GIVEN DATA:
• • • •

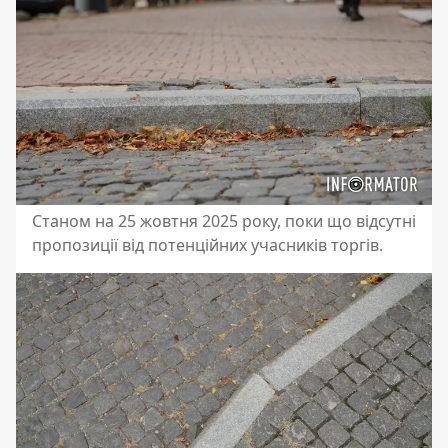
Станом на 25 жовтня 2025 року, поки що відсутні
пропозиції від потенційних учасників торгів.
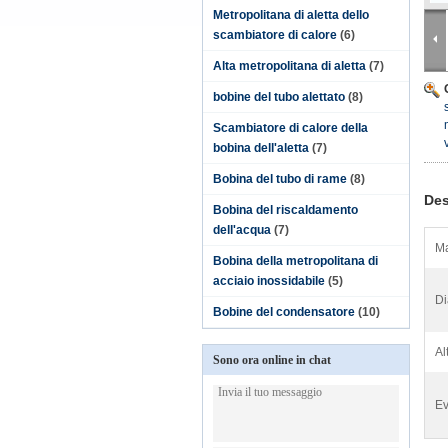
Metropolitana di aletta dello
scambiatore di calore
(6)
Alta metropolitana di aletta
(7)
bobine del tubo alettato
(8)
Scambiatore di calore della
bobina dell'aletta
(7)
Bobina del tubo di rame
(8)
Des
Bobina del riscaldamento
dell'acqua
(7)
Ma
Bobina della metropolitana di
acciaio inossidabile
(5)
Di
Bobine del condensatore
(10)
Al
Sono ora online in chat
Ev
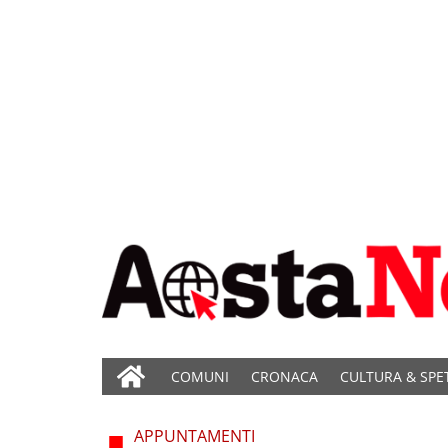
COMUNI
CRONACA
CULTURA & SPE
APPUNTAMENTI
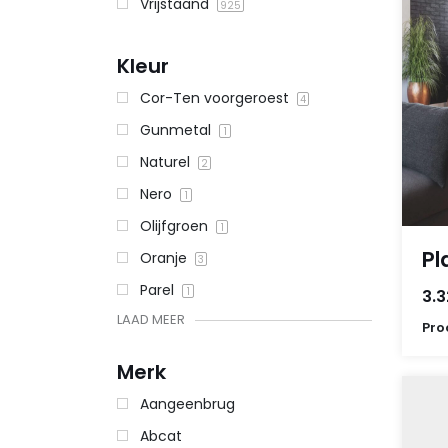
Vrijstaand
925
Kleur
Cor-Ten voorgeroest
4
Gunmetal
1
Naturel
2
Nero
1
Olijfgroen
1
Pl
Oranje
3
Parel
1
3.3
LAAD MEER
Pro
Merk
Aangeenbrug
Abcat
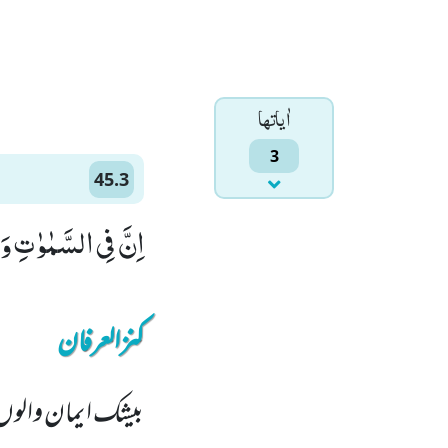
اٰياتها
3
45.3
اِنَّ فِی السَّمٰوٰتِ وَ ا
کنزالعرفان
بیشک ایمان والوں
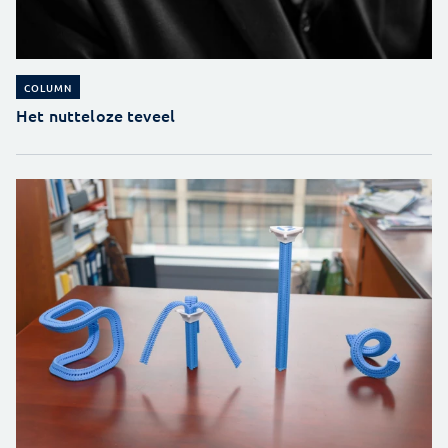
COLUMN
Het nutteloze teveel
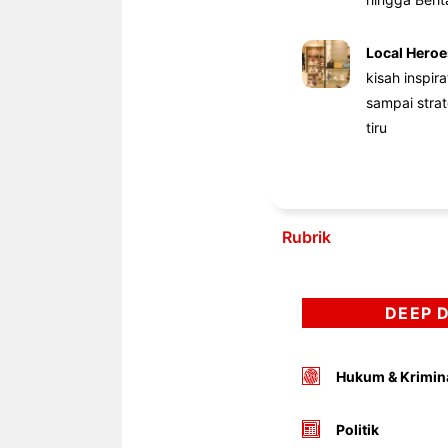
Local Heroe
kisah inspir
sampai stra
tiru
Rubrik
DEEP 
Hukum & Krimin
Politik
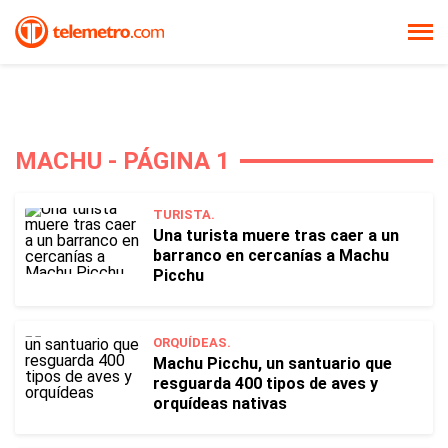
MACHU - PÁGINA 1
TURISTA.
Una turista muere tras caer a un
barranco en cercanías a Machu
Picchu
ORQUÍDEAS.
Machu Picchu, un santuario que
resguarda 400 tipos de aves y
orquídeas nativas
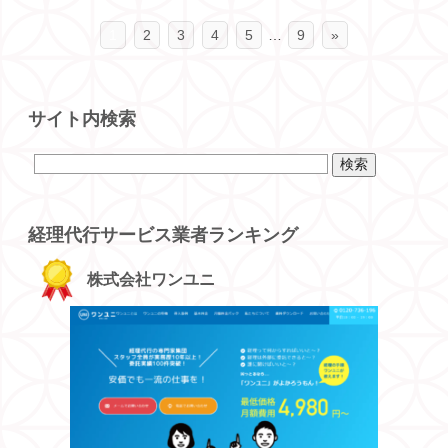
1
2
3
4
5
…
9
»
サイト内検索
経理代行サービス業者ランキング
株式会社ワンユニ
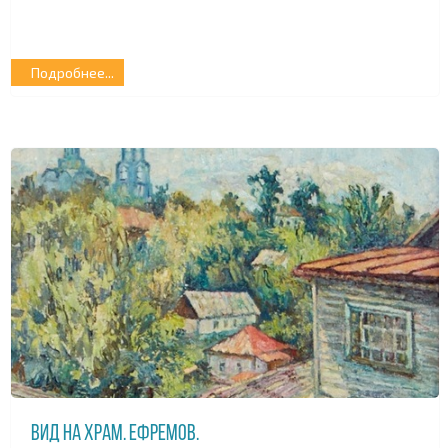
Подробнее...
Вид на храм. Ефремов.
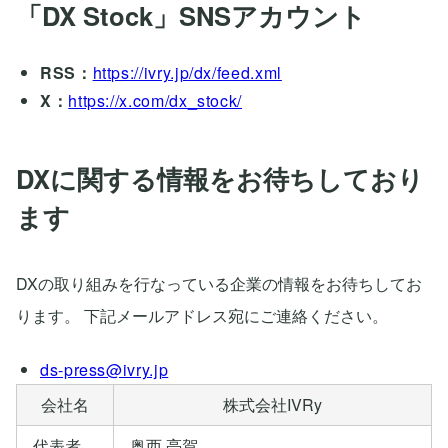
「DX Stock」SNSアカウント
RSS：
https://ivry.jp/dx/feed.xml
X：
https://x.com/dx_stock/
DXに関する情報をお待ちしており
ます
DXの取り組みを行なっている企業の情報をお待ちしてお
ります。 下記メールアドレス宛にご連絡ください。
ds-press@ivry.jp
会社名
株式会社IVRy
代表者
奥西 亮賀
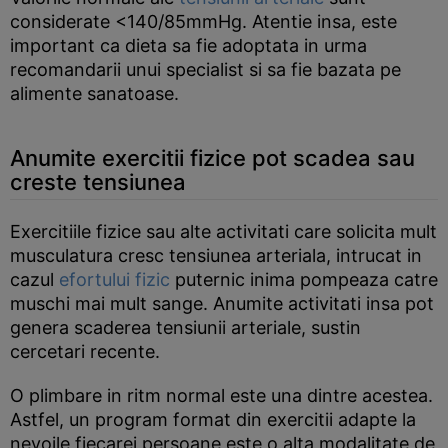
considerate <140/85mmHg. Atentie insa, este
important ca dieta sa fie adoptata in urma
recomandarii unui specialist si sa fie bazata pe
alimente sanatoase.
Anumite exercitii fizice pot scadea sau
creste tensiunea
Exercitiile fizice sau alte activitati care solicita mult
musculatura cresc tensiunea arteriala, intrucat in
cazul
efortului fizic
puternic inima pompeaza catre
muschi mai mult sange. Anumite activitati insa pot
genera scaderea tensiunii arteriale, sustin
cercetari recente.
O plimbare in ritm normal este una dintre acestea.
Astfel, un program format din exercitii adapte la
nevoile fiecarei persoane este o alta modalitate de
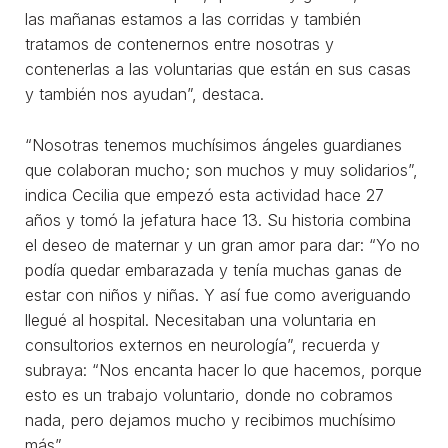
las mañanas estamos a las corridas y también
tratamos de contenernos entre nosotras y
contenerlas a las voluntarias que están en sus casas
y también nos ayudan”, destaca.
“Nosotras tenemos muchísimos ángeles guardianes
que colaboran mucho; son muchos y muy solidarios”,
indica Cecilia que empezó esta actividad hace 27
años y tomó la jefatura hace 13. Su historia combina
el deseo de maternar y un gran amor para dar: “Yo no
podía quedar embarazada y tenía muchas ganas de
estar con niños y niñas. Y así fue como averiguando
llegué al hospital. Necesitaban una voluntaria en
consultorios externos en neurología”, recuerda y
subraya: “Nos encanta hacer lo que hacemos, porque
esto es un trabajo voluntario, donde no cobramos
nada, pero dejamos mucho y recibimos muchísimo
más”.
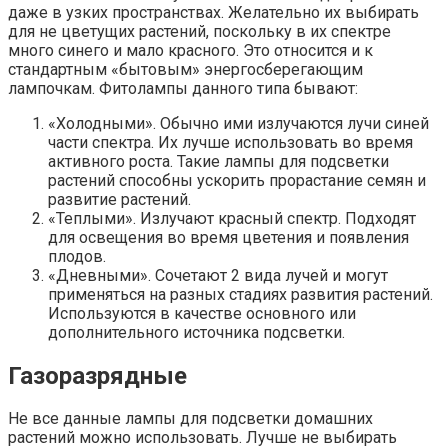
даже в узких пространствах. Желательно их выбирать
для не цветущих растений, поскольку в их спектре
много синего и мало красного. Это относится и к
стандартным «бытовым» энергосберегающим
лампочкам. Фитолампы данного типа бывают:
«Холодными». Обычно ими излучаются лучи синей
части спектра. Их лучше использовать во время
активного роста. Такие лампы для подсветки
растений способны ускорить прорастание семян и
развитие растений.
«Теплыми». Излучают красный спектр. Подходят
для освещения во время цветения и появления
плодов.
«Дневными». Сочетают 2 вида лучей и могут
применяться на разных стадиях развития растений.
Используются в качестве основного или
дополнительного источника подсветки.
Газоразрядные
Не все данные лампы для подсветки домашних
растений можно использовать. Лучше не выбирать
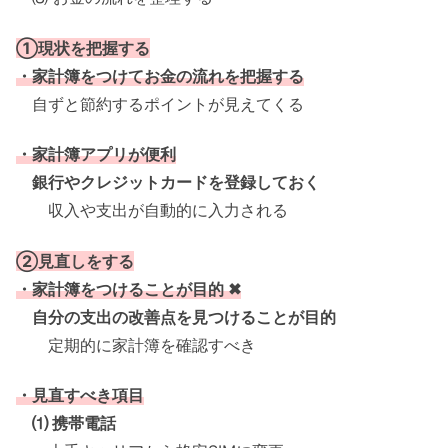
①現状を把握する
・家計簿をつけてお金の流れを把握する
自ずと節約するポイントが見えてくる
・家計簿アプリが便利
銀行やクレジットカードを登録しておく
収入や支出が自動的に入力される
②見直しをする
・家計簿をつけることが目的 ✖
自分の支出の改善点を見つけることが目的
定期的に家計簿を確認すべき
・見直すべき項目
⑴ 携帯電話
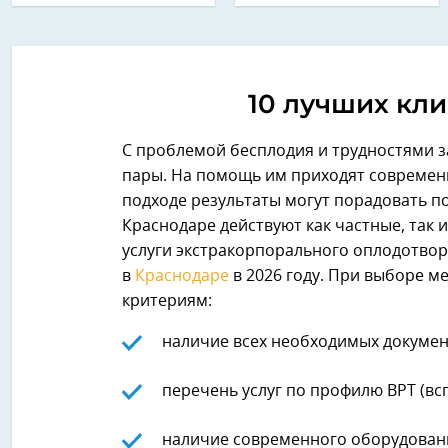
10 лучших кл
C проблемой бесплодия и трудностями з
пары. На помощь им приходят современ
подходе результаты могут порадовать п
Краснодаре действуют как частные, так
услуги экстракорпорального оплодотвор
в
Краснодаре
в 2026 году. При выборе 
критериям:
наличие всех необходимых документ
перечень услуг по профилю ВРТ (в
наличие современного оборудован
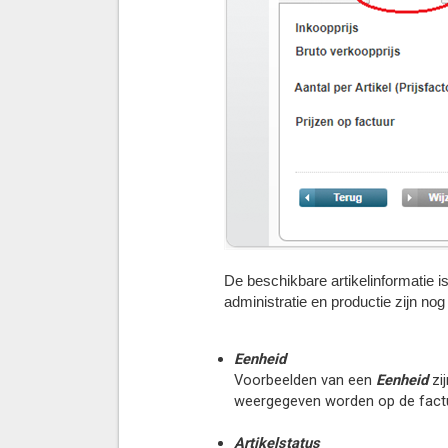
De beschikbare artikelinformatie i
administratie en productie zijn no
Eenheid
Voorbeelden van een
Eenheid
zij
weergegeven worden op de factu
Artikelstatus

• • • •

PROBLEM TO WORK ON: Repeat, line for line, the text read from every one of the records above, and leave out the pictures.

OUTPUT:
Станом на 25 жовтня 2025 року, поки що відсутні
пропозиції від потенційних учасників торгів.
Metropolitana di aletta dello
scambiatore di calore
(6)
Alta metropolitana di aletta
(7)
bobine del tubo alettato
(8)
Scambiatore di calore della
bobina dell'aletta
(7)
Bobina del tubo di rame
(8)
Des
Bobina del riscaldamento
dell'acqua
(7)
Ma
Bobina della metropolitana di
acciaio inossidabile
(5)
Di
Bobine del condensatore
(10)
Al
Sono ora online in chat
Ev
COMUNI
CRONACA
CULTURA & SPE
APPUNTAMENTI
Vrijstaand
925
Kleur
Cor-Ten voorgeroest
4
Gunmetal
1
Naturel
2
Nero
1
Olijfgroen
1
Pl
Oranje
3
Parel
1
3.3
LAAD MEER
Pro
Merk
Aangeenbrug
Abcat
اٰياتها
3
45.3
اِنَّ فِی السَّمٰوٰتِ وَ ا
کنزالعرفان
بیشک ایمان والوں
COLUMN
Het nutteloze teveel
Local Heroe
kisah inspir
sampai stra
tiru
Rubrik
DEEP 
Hukum & Krimin
Politik
MACHU - PÁGINA 1
TURISTA.
Una turista muere tras caer a un
barranco en cercanías a Machu
Picchu
ORQUÍDEAS.
Machu Picchu, un santuario que
resguarda 400 tipos de aves y
orquídeas nativas
1
2
3
4
5
…
9
»
サイト内検索
経理代行サービス業者ランキング
株式会社ワンユニ
Подробнее...
Вид на храм. Ефремов.
「DX Stock」SNSアカウント
RSS：
https://ivry.jp/dx/feed.xml
X：
https://x.com/dx_stock/
DXに関する情報をお待ちしており
ます
DXの取り組みを行なっている企業の情報をお待ちしてお
ります。 下記メールアドレス宛にご連絡ください。
ds-press@ivry.jp
会社名
株式会社IVRy
代表者
奥西 亮賀
considerate <140/85mmHg. Atentie insa, este
important ca dieta sa fie adoptata in urma
recomandarii unui specialist si sa fie bazata pe
alimente sanatoase.
Anumite exercitii fizice pot scadea sau
creste tensiunea
Exercitiile fizice sau alte activitati care solicita mult
musculatura cresc tensiunea arteriala, intrucat in
cazul
efortului fizic
puternic inima pompeaza catre
muschi mai mult sange. Anumite activitati insa pot
genera scaderea tensiunii arteriale, sustin
cercetari recente.
O plimbare in ritm normal este una dintre acestea.
Astfel, un program format din exercitii adapte la
nevoile fiecarei persoane este o alta modalitate de
las mañanas estamos a las corridas y también
tratamos de contenernos entre nosotras y
contenerlas a las voluntarias que están en sus casas
y también nos ayudan”, destaca.
“Nosotras tenemos muchísimos ángeles guardianes
que colaboran mucho; son muchos y muy solidarios”,
indica Cecilia que empezó esta actividad hace 27
años y tomó la jefatura hace 13. Su historia combina
el deseo de maternar y un gran amor para dar: “Yo no
podía quedar embarazada y tenía muchas ganas de
estar con niños y niñas. Y así fue como averiguando
llegué al hospital. Necesitaban una voluntaria en
consultorios externos en neurología”, recuerda y
subraya: “Nos encanta hacer lo que hacemos, porque
esto es un trabajo voluntario, donde no cobramos
nada, pero dejamos mucho y recibimos muchísimo
más”.
даже в узких пространствах. Желательно их выбирать
для не цветущих растений, поскольку в их спектре
много синего и мало красного. Это относится и к
стандартным «бытовым» энергосберегающим
лампочкам. Фитолампы данного типа бывают:
«Холодными». Обычно ими излучаются лучи синей
части спектра. Их лучше использовать во время
активного роста. Такие лампы для подсветки
растений способны ускорить прорастание семян и
развитие растений.
«Теплыми». Излучают красный спектр. Подходят
для освещения во время цветения и появления
плодов.
«Дневными». Сочетают 2 вида лучей и могут
применяться на разных стадиях развития растений.
Используются в качестве основного или
дополнительного источника подсветки.
Газоразрядные
Не все данные лампы для подсветки домашних
растений можно использовать. Лучше не выбирать
①現状を把握する
・家計簿をつけてお金の流れを把握する
自ずと節約するポイントが見えてくる
・家計簿アプリが便利
銀行やクレジットカードを登録しておく
収入や支出が自動的に入力される
②見直しをする
・家計簿をつけることが目的 ✖
自分の支出の改善点を見つけることが目的
定期的に家計簿を確認すべき
・見直すべき項目
⑴ 携帯電話
10 лучших кл
C проблемой бесплодия и трудностями з
пары. На помощь им приходят современ
подходе результаты могут порадовать п
Краснодаре действуют как частные, так
услуги экстракорпорального оплодотвор
в
Краснодаре
в 2026 году. При выборе 
критериям:
наличие всех необходимых документ
перечень услуг по профилю ВРТ (в
наличие современного оборудован
De beschikbare artikelinformatie i
administratie en productie zijn no
Eenheid
Voorbeelden van een
Eenheid
zij
weergegeven worden op de factu
Artikelstatus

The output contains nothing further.